The response should contain only those lines of the entries below that include the string "effects".

╭─ Provided records

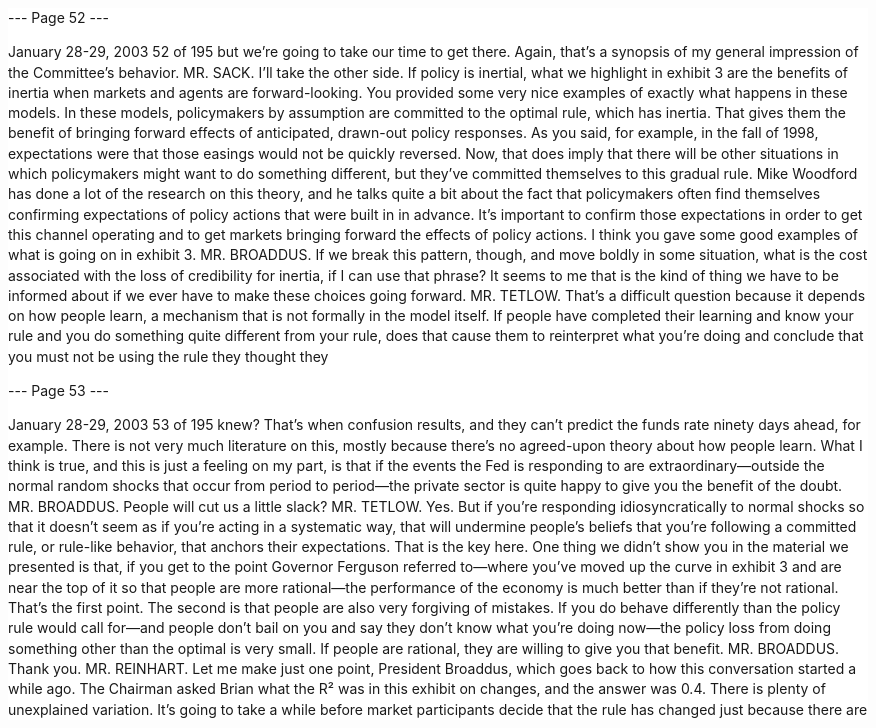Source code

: --- Page 52 ---

January 28-29, 2003 52 of 195
but we’re going to take our time to get there. Again, that’s a synopsis of my general impression
of the Committee’s behavior.
MR. SACK. I’ll take the other side. If policy is inertial, what we highlight in exhibit 3
are the benefits of inertia when markets and agents are forward-looking. You provided some
very nice examples of exactly what happens in these models. In these models, policymakers by
assumption are committed to the optimal rule, which has inertia. That gives them the benefit of
bringing forward effects of anticipated, drawn-out policy responses. As you said, for example, in
the fall of 1998, expectations were that those easings would not be quickly reversed. Now, that
does imply that there will be other situations in which policymakers might want to do something
different, but they’ve committed themselves to this gradual rule. Mike Woodford has done a lot
of the research on this theory, and he talks quite a bit about the fact that policymakers often find
themselves confirming expectations of policy actions that were built in in advance. It’s
important to confirm those expectations in order to get this channel operating and to get markets
bringing forward the effects of policy actions. I think you gave some good examples of what is
going on in exhibit 3.
MR. BROADDUS. If we break this pattern, though, and move boldly in some situation,
what is the cost associated with the loss of credibility for inertia, if I can use that phrase? It
seems to me that is the kind of thing we have to be informed about if we ever have to make these
choices going forward.
MR. TETLOW. That’s a difficult question because it depends on how people learn, a
mechanism that is not formally in the model itself. If people have completed their learning and
know your rule and you do something quite different from your rule, does that cause them to
reinterpret what you’re doing and conclude that you must not be using the rule they thought they

--- Page 53 ---

January 28-29, 2003 53 of 195
knew? That’s when confusion results, and they can’t predict the funds rate ninety days ahead,
for example. There is not very much literature on this, mostly because there’s no agreed-upon
theory about how people learn. What I think is true, and this is just a feeling on my part, is that
if the events the Fed is responding to are extraordinary—outside the normal random shocks that
occur from period to period—the private sector is quite happy to give you the benefit of the
doubt.
MR. BROADDUS. People will cut us a little slack?
MR. TETLOW. Yes. But if you’re responding idiosyncratically to normal shocks so that
it doesn’t seem as if you’re acting in a systematic way, that will undermine people’s beliefs that
you’re following a committed rule, or rule-like behavior, that anchors their expectations. That is
the key here. One thing we didn’t show you in the material we presented is that, if you get to the
point Governor Ferguson referred to—where you’ve moved up the curve in exhibit 3 and are
near the top of it so that people are more rational—the performance of the economy is much
better than if they’re not rational. That’s the first point. The second is that people are also very
forgiving of mistakes. If you do behave differently than the policy rule would call for—and
people don’t bail on you and say they don’t know what you’re doing now—the policy loss from
doing something other than the optimal is very small. If people are rational, they are willing to
give you that benefit.
MR. BROADDUS. Thank you.
MR. REINHART. Let me make just one point, President Broaddus, which goes back to
how this conversation started a while ago. The Chairman asked Brian what the R² was in this
exhibit on changes, and the answer was 0.4. There is plenty of unexplained variation. It’s going
to take a while before market participants decide that the rule has changed just because there are
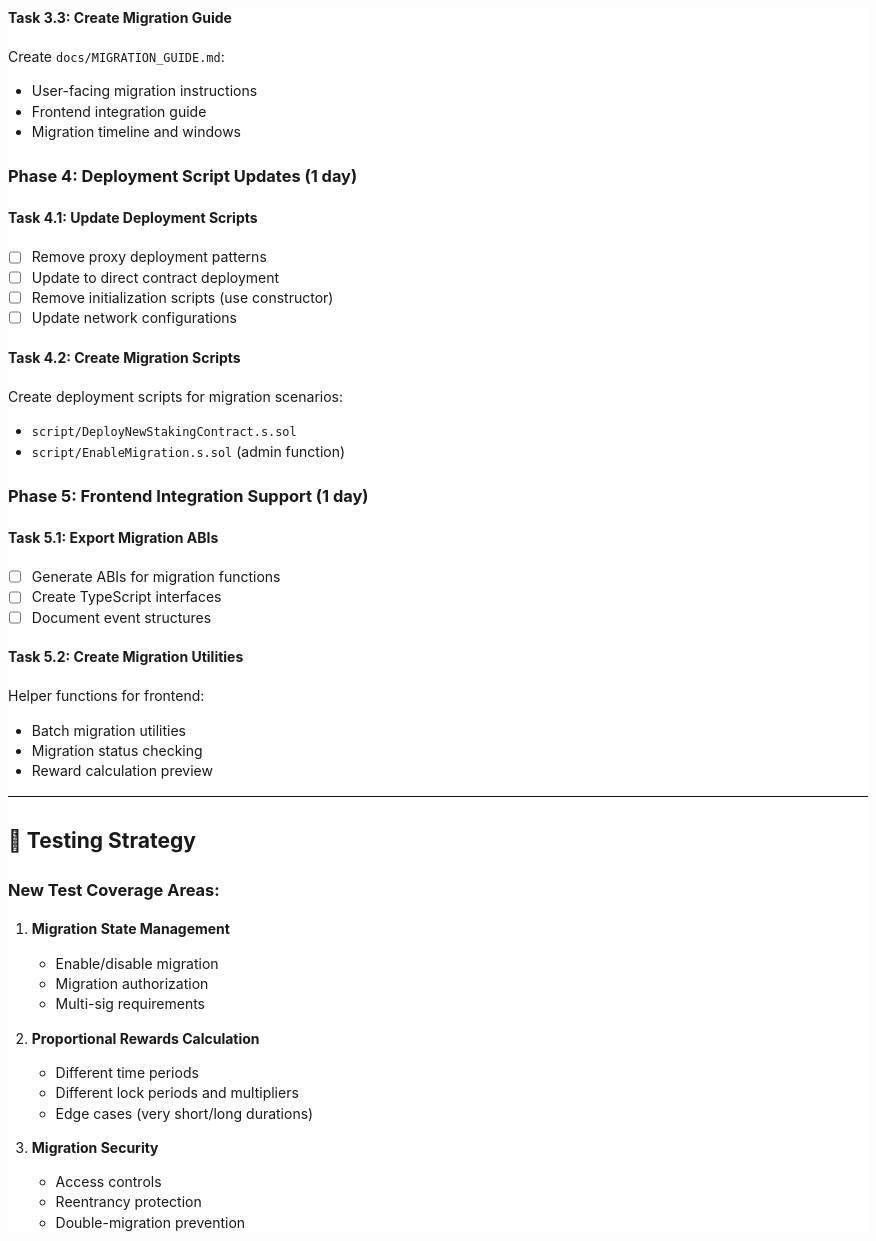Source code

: #### **Task 3.3: Create Migration Guide**
Create `docs/MIGRATION_GUIDE.md`:
- User-facing migration instructions
- Frontend integration guide
- Migration timeline and windows

### **Phase 4: Deployment Script Updates** (1 day)

#### **Task 4.1: Update Deployment Scripts**
- [ ] Remove proxy deployment patterns
- [ ] Update to direct contract deployment
- [ ] Remove initialization scripts (use constructor)
- [ ] Update network configurations

#### **Task 4.2: Create Migration Scripts**
Create deployment scripts for migration scenarios:
- `script/DeployNewStakingContract.s.sol`
- `script/EnableMigration.s.sol` (admin function)

### **Phase 5: Frontend Integration Support** (1 day)

#### **Task 5.1: Export Migration ABIs**
- [ ] Generate ABIs for migration functions
- [ ] Create TypeScript interfaces
- [ ] Document event structures

#### **Task 5.2: Create Migration Utilities**
Helper functions for frontend:
- Batch migration utilities
- Migration status checking
- Reward calculation preview

---

## 🧪 Testing Strategy

### **New Test Coverage Areas:**
1. **Migration State Management**
   - Enable/disable migration
   - Migration authorization
   - Multi-sig requirements

2. **Proportional Rewards Calculation**
   - Different time periods
   - Different lock periods and multipliers
   - Edge cases (very short/long durations)

3. **Migration Security**
   - Access controls
   - Reentrancy protection
   - Double-migration prevention
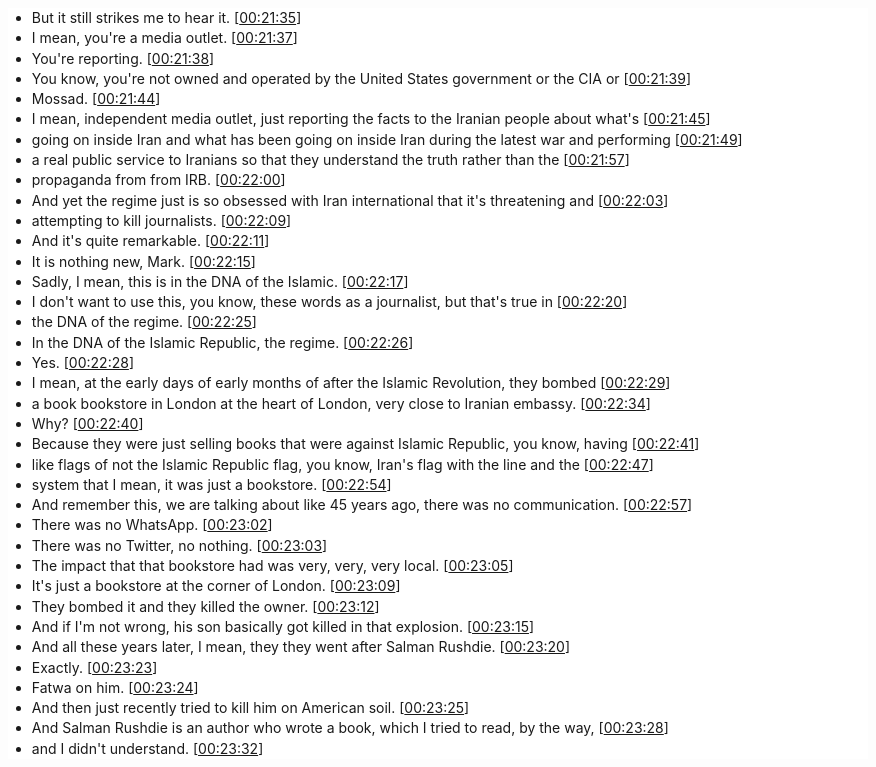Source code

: *  But it still strikes me to hear it. [[00:21:35](https://www.youtube.com/watch?v=t2nhYwHmcVw&t=1295.56s)]
*  I mean, you're a media outlet. [[00:21:37](https://www.youtube.com/watch?v=t2nhYwHmcVw&t=1297.3999999999999s)]
*  You're reporting. [[00:21:38](https://www.youtube.com/watch?v=t2nhYwHmcVw&t=1298.76s)]
*  You know, you're not owned and operated by the United States government or the CIA or [[00:21:39](https://www.youtube.com/watch?v=t2nhYwHmcVw&t=1299.76s)]
*  Mossad. [[00:21:44](https://www.youtube.com/watch?v=t2nhYwHmcVw&t=1304.8799999999999s)]
*  I mean, independent media outlet, just reporting the facts to the Iranian people about what's [[00:21:45](https://www.youtube.com/watch?v=t2nhYwHmcVw&t=1305.8799999999999s)]
*  going on inside Iran and what has been going on inside Iran during the latest war and performing [[00:21:49](https://www.youtube.com/watch?v=t2nhYwHmcVw&t=1309.8799999999999s)]
*  a real public service to Iranians so that they understand the truth rather than the [[00:21:57](https://www.youtube.com/watch?v=t2nhYwHmcVw&t=1317.04s)]
*  propaganda from from IRB. [[00:22:00](https://www.youtube.com/watch?v=t2nhYwHmcVw&t=1320.68s)]
*  And yet the regime just is so obsessed with Iran international that it's threatening and [[00:22:03](https://www.youtube.com/watch?v=t2nhYwHmcVw&t=1323.44s)]
*  attempting to kill journalists. [[00:22:09](https://www.youtube.com/watch?v=t2nhYwHmcVw&t=1329.1599999999999s)]
*  And it's quite remarkable. [[00:22:11](https://www.youtube.com/watch?v=t2nhYwHmcVw&t=1331.84s)]
*  It is nothing new, Mark. [[00:22:15](https://www.youtube.com/watch?v=t2nhYwHmcVw&t=1335.8799999999999s)]
*  Sadly, I mean, this is in the DNA of the Islamic. [[00:22:17](https://www.youtube.com/watch?v=t2nhYwHmcVw&t=1337.72s)]
*  I don't want to use this, you know, these words as a journalist, but that's true in [[00:22:20](https://www.youtube.com/watch?v=t2nhYwHmcVw&t=1340.6s)]
*  the DNA of the regime. [[00:22:25](https://www.youtube.com/watch?v=t2nhYwHmcVw&t=1345.04s)]
*  In the DNA of the Islamic Republic, the regime. [[00:22:26](https://www.youtube.com/watch?v=t2nhYwHmcVw&t=1346.12s)]
*  Yes. [[00:22:28](https://www.youtube.com/watch?v=t2nhYwHmcVw&t=1348.56s)]
*  I mean, at the early days of early months of after the Islamic Revolution, they bombed [[00:22:29](https://www.youtube.com/watch?v=t2nhYwHmcVw&t=1349.56s)]
*  a book bookstore in London at the heart of London, very close to Iranian embassy. [[00:22:34](https://www.youtube.com/watch?v=t2nhYwHmcVw&t=1354.2s)]
*  Why? [[00:22:40](https://www.youtube.com/watch?v=t2nhYwHmcVw&t=1360.6s)]
*  Because they were just selling books that were against Islamic Republic, you know, having [[00:22:41](https://www.youtube.com/watch?v=t2nhYwHmcVw&t=1361.6s)]
*  like flags of not the Islamic Republic flag, you know, Iran's flag with the line and the [[00:22:47](https://www.youtube.com/watch?v=t2nhYwHmcVw&t=1367.0s)]
*  system that I mean, it was just a bookstore. [[00:22:54](https://www.youtube.com/watch?v=t2nhYwHmcVw&t=1374.6000000000001s)]
*  And remember this, we are talking about like 45 years ago, there was no communication. [[00:22:57](https://www.youtube.com/watch?v=t2nhYwHmcVw&t=1377.88s)]
*  There was no WhatsApp. [[00:23:02](https://www.youtube.com/watch?v=t2nhYwHmcVw&t=1382.24s)]
*  There was no Twitter, no nothing. [[00:23:03](https://www.youtube.com/watch?v=t2nhYwHmcVw&t=1383.24s)]
*  The impact that that bookstore had was very, very, very local. [[00:23:05](https://www.youtube.com/watch?v=t2nhYwHmcVw&t=1385.6000000000001s)]
*  It's just a bookstore at the corner of London. [[00:23:09](https://www.youtube.com/watch?v=t2nhYwHmcVw&t=1389.76s)]
*  They bombed it and they killed the owner. [[00:23:12](https://www.youtube.com/watch?v=t2nhYwHmcVw&t=1392.24s)]
*  And if I'm not wrong, his son basically got killed in that explosion. [[00:23:15](https://www.youtube.com/watch?v=t2nhYwHmcVw&t=1395.96s)]
*  And all these years later, I mean, they they went after Salman Rushdie. [[00:23:20](https://www.youtube.com/watch?v=t2nhYwHmcVw&t=1400.28s)]
*  Exactly. [[00:23:23](https://www.youtube.com/watch?v=t2nhYwHmcVw&t=1403.56s)]
*  Fatwa on him. [[00:23:24](https://www.youtube.com/watch?v=t2nhYwHmcVw&t=1404.56s)]
*  And then just recently tried to kill him on American soil. [[00:23:25](https://www.youtube.com/watch?v=t2nhYwHmcVw&t=1405.56s)]
*  And Salman Rushdie is an author who wrote a book, which I tried to read, by the way, [[00:23:28](https://www.youtube.com/watch?v=t2nhYwHmcVw&t=1408.56s)]
*  and I didn't understand. [[00:23:32](https://www.youtube.com/watch?v=t2nhYwHmcVw&t=1412.8s)]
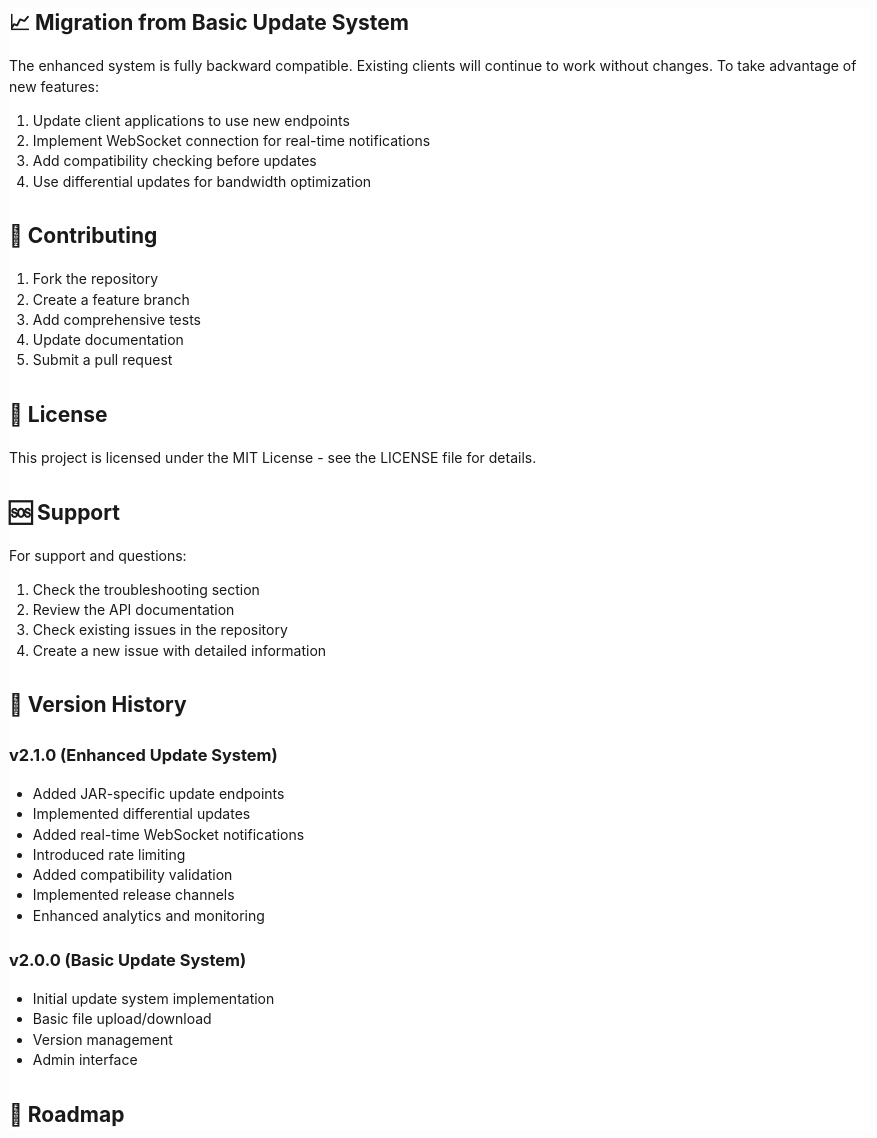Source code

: ## 📈 Migration from Basic Update System

The enhanced system is fully backward compatible. Existing clients will continue to work without changes. To take advantage of new features:

1. Update client applications to use new endpoints
2. Implement WebSocket connection for real-time notifications
3. Add compatibility checking before updates
4. Use differential updates for bandwidth optimization

## 🤝 Contributing

1. Fork the repository
2. Create a feature branch
3. Add comprehensive tests
4. Update documentation
5. Submit a pull request

## 📄 License

This project is licensed under the MIT License - see the LICENSE file for details.

## 🆘 Support

For support and questions:

1. Check the troubleshooting section
2. Review the API documentation
3. Check existing issues in the repository
4. Create a new issue with detailed information

## 🔄 Version History

### v2.1.0 (Enhanced Update System)
- Added JAR-specific update endpoints
- Implemented differential updates
- Added real-time WebSocket notifications
- Introduced rate limiting
- Added compatibility validation
- Implemented release channels
- Enhanced analytics and monitoring

### v2.0.0 (Basic Update System)
- Initial update system implementation
- Basic file upload/download
- Version management
- Admin interface

## 🎯 Roadmap
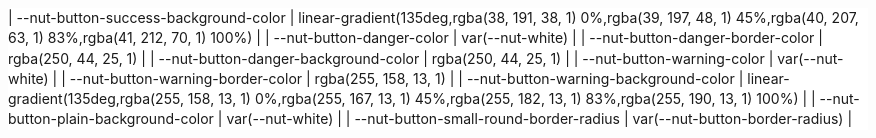 | --nut-button-success-background-color  | linear-gradient(135deg,rgba(38, 191, 38, 1) 0%,rgba(39, 197, 48, 1) 45%,rgba(40, 207, 63, 1) 83%,rgba(41, 212, 70, 1) 100%)     |
| --nut-button-danger-color              | var(--nut-white)                                                                                                                |
| --nut-button-danger-border-color       | rgba(250, 44, 25, 1)                                                                                                            |
| --nut-button-danger-background-color   | rgba(250, 44, 25, 1)                                                                                                            |
| --nut-button-warning-color             | var(--nut-white)                                                                                                                |
| --nut-button-warning-border-color      | rgba(255, 158, 13, 1)                                                                                                           |
| --nut-button-warning-background-color  | linear-gradient(135deg,rgba(255, 158, 13, 1) 0%,rgba(255, 167, 13, 1) 45%,rgba(255, 182, 13, 1) 83%,rgba(255, 190, 13, 1) 100%) |
| --nut-button-plain-background-color    | var(--nut-white)                                                                                                                |
| --nut-button-small-round-border-radius | var(--nut-button-border-radius)                                                                                                 |
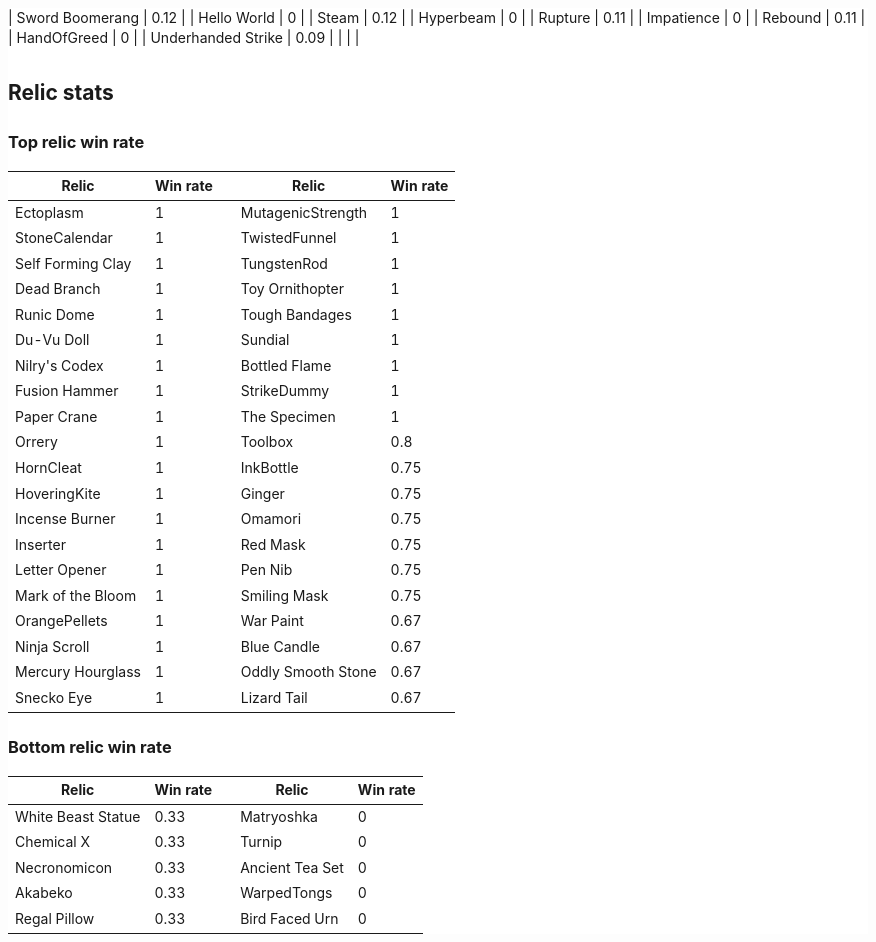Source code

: | Sword Boomerang    |        0.12 |     | Hello World        |        0    |
| Steam              |        0.12 |     | Hyperbeam          |        0    |
| Rupture            |        0.11 |     | Impatience         |        0    |
| Rebound            |        0.11 |     | HandOfGreed        |        0    |
| Underhanded Strike |        0.09 |     |   |   |


## Relic stats
### Top relic win rate
| Relic             |   Win rate |     | Relic              |   Win rate |
|-------------------|------------|-----|--------------------|------------|
| Ectoplasm         |          1 |     | MutagenicStrength  |       1    |
| StoneCalendar     |          1 |     | TwistedFunnel      |       1    |
| Self Forming Clay |          1 |     | TungstenRod        |       1    |
| Dead Branch       |          1 |     | Toy Ornithopter    |       1    |
| Runic Dome        |          1 |     | Tough Bandages     |       1    |
| Du-Vu Doll        |          1 |     | Sundial            |       1    |
| Nilry's Codex     |          1 |     | Bottled Flame      |       1    |
| Fusion Hammer     |          1 |     | StrikeDummy        |       1    |
| Paper Crane       |          1 |     | The Specimen       |       1    |
| Orrery            |          1 |     | Toolbox            |       0.8  |
| HornCleat         |          1 |     | InkBottle          |       0.75 |
| HoveringKite      |          1 |     | Ginger             |       0.75 |
| Incense Burner    |          1 |     | Omamori            |       0.75 |
| Inserter          |          1 |     | Red Mask           |       0.75 |
| Letter Opener     |          1 |     | Pen Nib            |       0.75 |
| Mark of the Bloom |          1 |     | Smiling Mask       |       0.75 |
| OrangePellets     |          1 |     | War Paint          |       0.67 |
| Ninja Scroll      |          1 |     | Blue Candle        |       0.67 |
| Mercury Hourglass |          1 |     | Oddly Smooth Stone |       0.67 |
| Snecko Eye        |          1 |     | Lizard Tail        |       0.67 |


### Bottom relic win rate
| Relic              |   Win rate |     | Relic           |   Win rate |
|--------------------|------------|-----|-----------------|------------|
| White Beast Statue |       0.33 |     | Matryoshka      |          0 |
| Chemical X         |       0.33 |     | Turnip          |          0 |
| Necronomicon       |       0.33 |     | Ancient Tea Set |          0 |
| Akabeko            |       0.33 |     | WarpedTongs     |          0 |
| Regal Pillow       |       0.33 |     | Bird Faced Urn  |          0 |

╰─

-- Problem solution --
bringing forward effects of anticipated, drawn-out policy responses. As you said, for example, in
bringing forward the effects of policy actions. I think you gave some good examples of what is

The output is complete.